### Trecho fornecido
◆ ◆ ◆ ◆ ◆ ◆ ◆

Em seu recurso, pugna o autor pela reforma da decisão combatida, ao argumento de existência de início de prova material da atividade rurícola, corroborada pela prova testemunhal produzida nos autos (fls. 112/119).
Sem contrarrazões (fl. 133), subiram os autos a este Tribunal.
Em síntese, o relatório.
VOTO
Conheço do recurso de apelação, uma vez que cumpridos os requisitos de admissibilidade, conforme o artigo 1.011 do NCPC.
A aposentadoria por idade de rurícola exige idade mínima de 60 anos (homem) e 55 anos (mulher), bem assim comprovação do exercício de atividade rural, ainda que de forma descontínua, no período imediatamente anterior ao requerimento do benefício, em número de meses idêntico à carência da benesse, conforme tabela progressiva, de cunho transitório, inserta no art. 142 da Lei nº 8.213/91, a ser manejada conforme o ano de implementação do requisito etário, ficando afastada a obrigatoriedade de contribuições. Findo o período de vigência da norma de transição, imperioso aplicar-se a regra permanente estampada no art. 48 e parágrafos do mesmo diploma, na dicção da Lei nº 11.718/2008, fincada, nesse particular, a exigência de demonstração do exercício de labor rural por 180 meses (carência da aposentadoria por idade).
Muito se debateu a respeito da comprovação da atividade rural para efeito de concessão do aludido benefício e, atualmente, reconhece-se na jurisprudência elenco de posicionamentos assentados sobre o assunto, a nortear apreciação das espécies e a valoração dos respectivos conjuntos probatórios. Dentre esses entendimentos, podem-se destacar os seguintes:
(i) é suficiente à demonstração do labor rural início de prova material (v.g., documentos expedidos por órgãos públicos que contemplem a qualificação rurícola da parte autora, não sendo taxativo o rol de documentos previsto no art. 106 da Lei nº 8.213/91), corroborado por prova testemunhal coesa e harmônica, sendo inservível a tal finalidade prova exclusivamente testemunhal (Súmula STJ 149), inclusive para os chamados "boias-frias" (REsp nº 1.321.493/PR, apreciado na sistemática do art. 543-C do CPC);
(ii) são extensíveis à mulher, a partir da celebração do matrimônio ou do limiar da união estável, os documentos em que os cônjuges, ou conviventes, aparecem qualificados como lavradores (v.g., STJ, AGARESP 201402280175, Relatora Min. Assusete Magalhães, Segunda Turma, DJE 11/12/2014)

◆ ◆ ◆ ◆ ◆ ◆ ◆

### Dados registrados
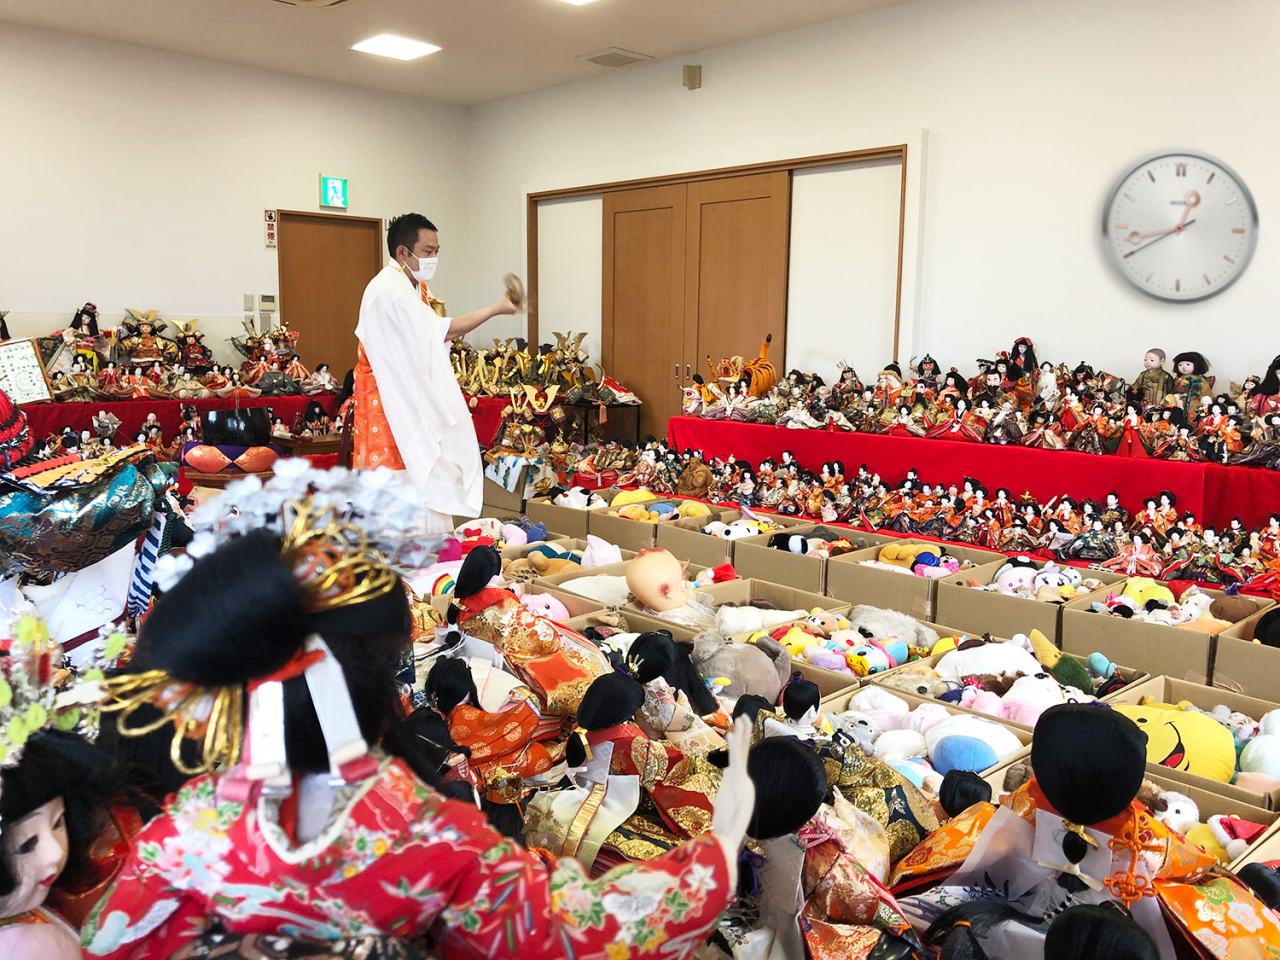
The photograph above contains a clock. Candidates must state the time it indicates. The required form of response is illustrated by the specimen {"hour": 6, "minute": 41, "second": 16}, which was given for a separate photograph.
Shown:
{"hour": 12, "minute": 42, "second": 40}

◆ ◆ ◆ ◆ ◆ ◆ ◆

### Enunciado
Indique se cada afirmação abaixo está de acordo com o trecho fornecido, respondendo sim ou não e citando literalmente as palavras do trecho que decidem a questão.
1. O recurso do autor recebeu contrarrazões antes de os autos subirem ao Tribunal.
2. Após o fim da norma de transição, exige-se a demonstração de labor rural por 180 meses.
3. Para os chamados "boias-frias", a prova exclusivamente testemunhal basta para demonstrar o labor rural.

### Resposta
1. Não: “Sem contrarrazões (fl. 133), subiram os autos a este Tribunal.”
2. Sim: “a exigência de demonstração do exercício de labor rural por 180 meses”
3. Não: “sendo inservível a tal finalidade prova exclusivamente testemunhal (Súmula STJ 149), inclusive para os chamados "boias-frias"”